Au plein cœur de la forêt domaniale de Compiègne les cors et les cris résonnent au rythme de la chasse à courre. A pied ou à cheval, les veneurs s’adonnent à une tradition peu évoluée de la loi de la nature. En ce début d’année, la situation va de mal en pis.
« La honte ! La forêt elle n’est pas à vous et la ville non plus ! », s’écrit une femme qui découvre un cerf essoufflé et boitant en plein Compiègne. Encerclé par les chasseurs et les chevaux, l’animal termine sa course de plusieurs heures, épuisé devant les caméras des passants. Celui-là peut s’estimer heureux. Il termine devant un lycée en plein mois de septembre, d’autres, moins chanceux, se font cruellement noyer dans les étangs ou poignarder dans les jardins privés des villages alentours.

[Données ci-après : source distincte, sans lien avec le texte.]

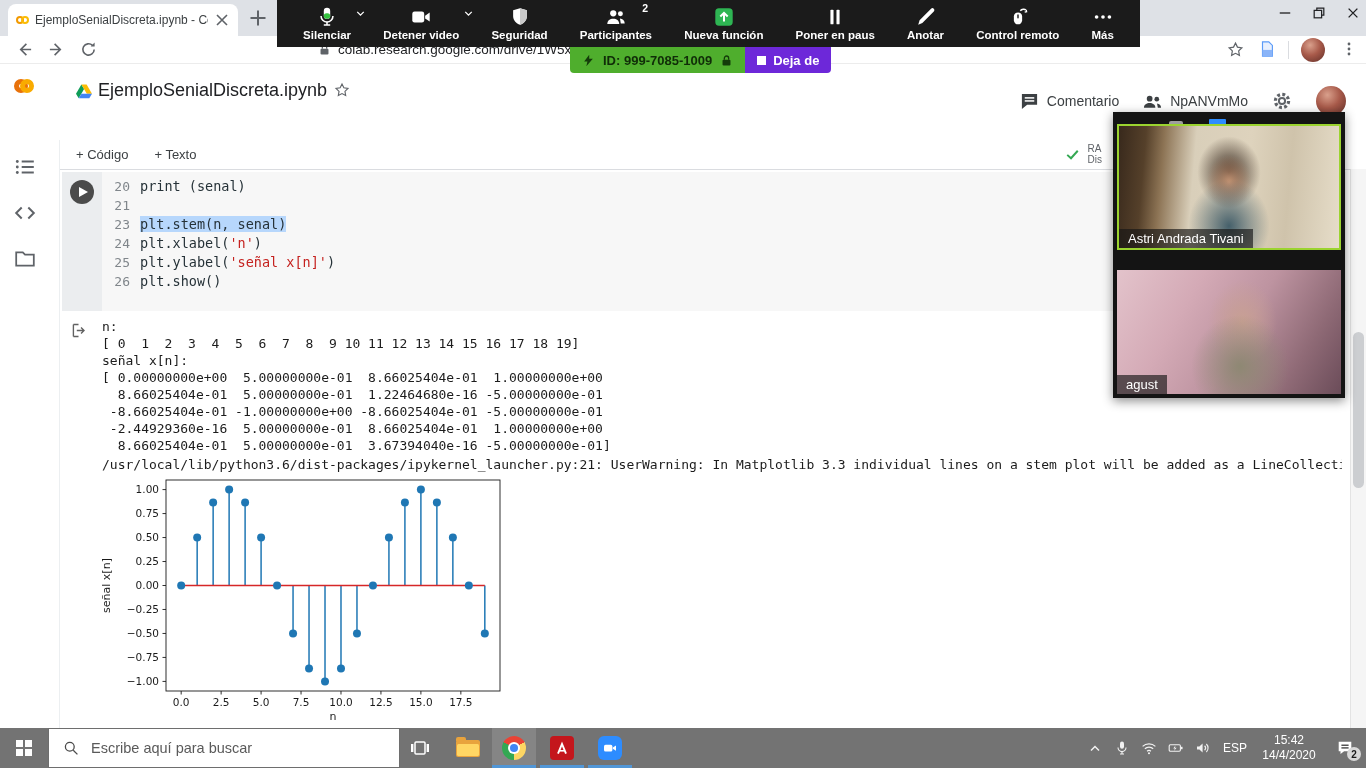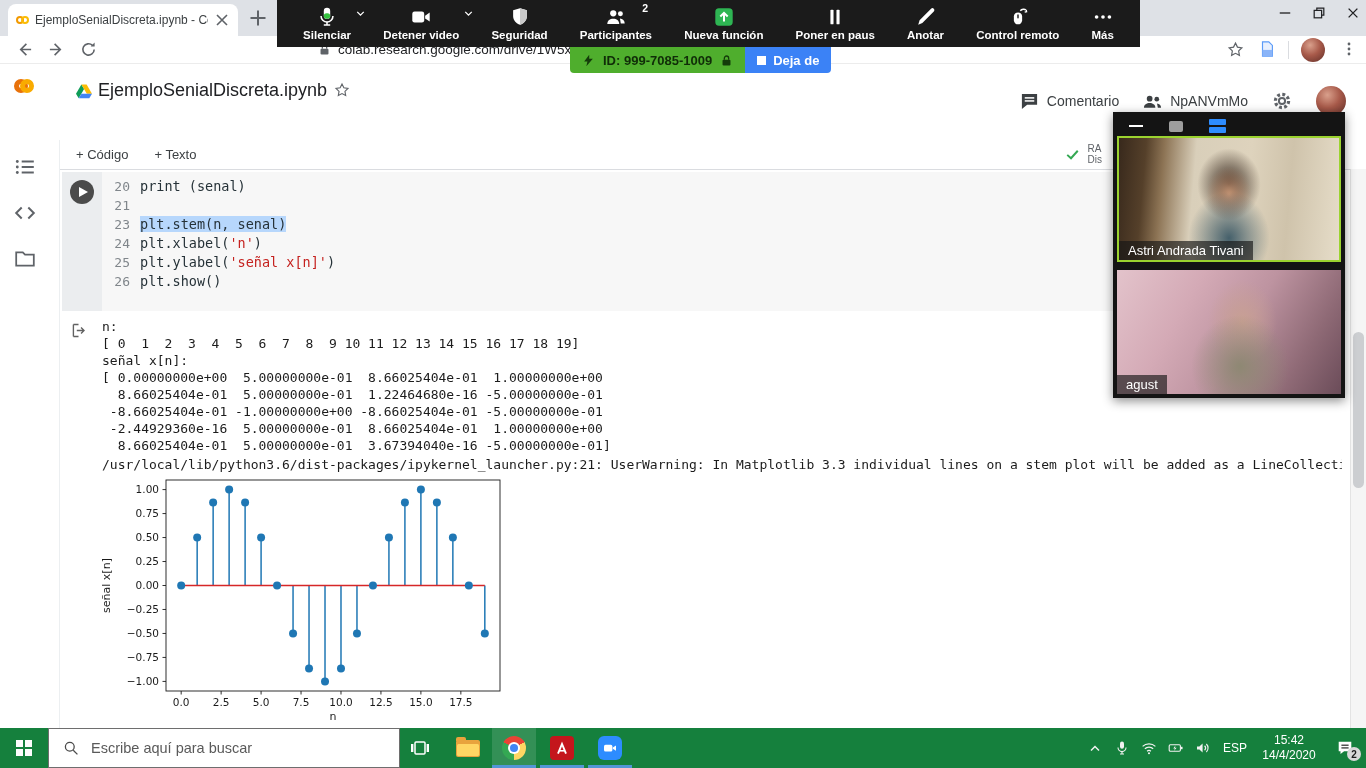--- a/index.html
+++ b/index.html
@@ -100,7 +100,7 @@
   .meet-green{background:#4fae2d;display:flex;align-items:center;gap:8px;padding:0 12px}
   .meet-green .icon{width:13px;height:13px;color:#143c0a}
   .meet-id{font-size:13px;font-weight:700;color:#102d08;white-space:nowrap}
-  .meet-red{background:#3b82f6;display:flex;align-items:center;gap:7px;padding:0 12px}
+  .meet-red{background:#6d28d9;display:flex;align-items:center;gap:7px;padding:0 12px}
   .stop-sq{width:9px;height:9px;background:#fff}
   .stop-label{font-size:13px;font-weight:700;color:#fff;white-space:nowrap}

La vénerie, art de la chasse à courre, c’est le plaisir coupable de 10 000 français. Des hommes, des femmes, des retraités, des étudiants, s’adonnent à cet héritage féodal qui prétend s’ouvrir de plus en plus à toutes les classes sociales (si l’on en croit les représentants pourtant tout de velours côtelé).
En forêt de Compiègne, c’est la même scène qui se joue plusieurs fois par an et ce depuis des années déjà. Entre septembre et mars, la vénerie bat son plein dans le poumon picard et envenime la colère des antis et des riverains.
Une colère justifiée. Depuis le début du mois de janvier, pas un week-end ne se déroule sans polémique. Cette pratique rétrograde de la chasse classique agace pour sa cruauté envers les animaux mais aussi envers les citoyens. Si le pays est l’un des derniers à autoriser cette tradition primitive, ses adhérents franchissent ses limites quitte à perturber la circulation et à s’introduire chez les habitants.
Le collectif AVA (Abolissons la vénerie aujourd’hui) a vu deux de ses militants blessés au cours du mois de janvier sans compter le flux d’insultes à répétition. Et quand les politiques s’en mêlent, même cadeau. Dimitri Houbron, député LREM a dû éviter quelques croche-pieds en accompagnant les anti-vénerie en pleine partie de chasse. Raphael Glucksmann, député européen en a également fait les frais, harcelé par des partisans qui s’accaparent le lieu public où les promeneurs tombent régulièrement nez à nez avec les meutes de beagles et d’anglo-français.
Derrière ces codes de noblesse et ces cérémonies, les pro chasse dissimulent un comportement déloyal et bestial au profit selon eux, du « cycle de la nature ».